Pinheiro explicou que não denunciou imediatamente por achar que era um golpista em uma ação isolada. Sem pagar a quantia, o município nunca recebeu os recursos para a escola, e o pedido continua em análise.

Ouro como propina

Outros dois prefeitos relataram à Comissão que houve pedido de dinheiro e até de ouro por parte do pastor Arilton Moura para a liberação de recursos da Educação.
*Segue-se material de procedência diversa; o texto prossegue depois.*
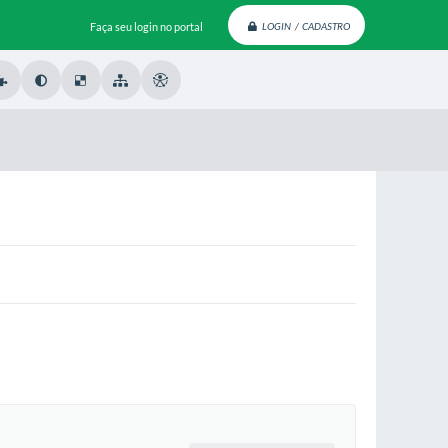
Faça seu login no portal
LOGIN / CADASTRO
Os depoimentos ocorrem após o jornal O Estado de S.Paulo ter revelado um suposto esquema de tráfico de influência envolvendo a atuação dos dois pastores no MEC. A Folha de S.Paulo também divulgou um áudio no qual o ex-ministro Milton Ribeiro relata que a pasta prioriza pedidos feitos pelo pastor Gilmar, a pedido do presidente da República, Jair Bolsonaro.

Em 25 de março, Gilmar repostou uma nota publicada em redes sociais e assinada pela Convenção Estadual de Igrejas e Ministros das Assembleias de Deus, Ministério Cristo Para Todos, no Maranhão (Cemaid), em apoio ao pastor e repudiando o que chamou de “campanha irresponsável, covarde e sistemática, de difamação e desmoralização da pessoa do pastor Gilmar Santos”.

A reportagem do R7 tenta contato com os pastores Arilton e Gilmar. O espaço segue aberto para manifestação.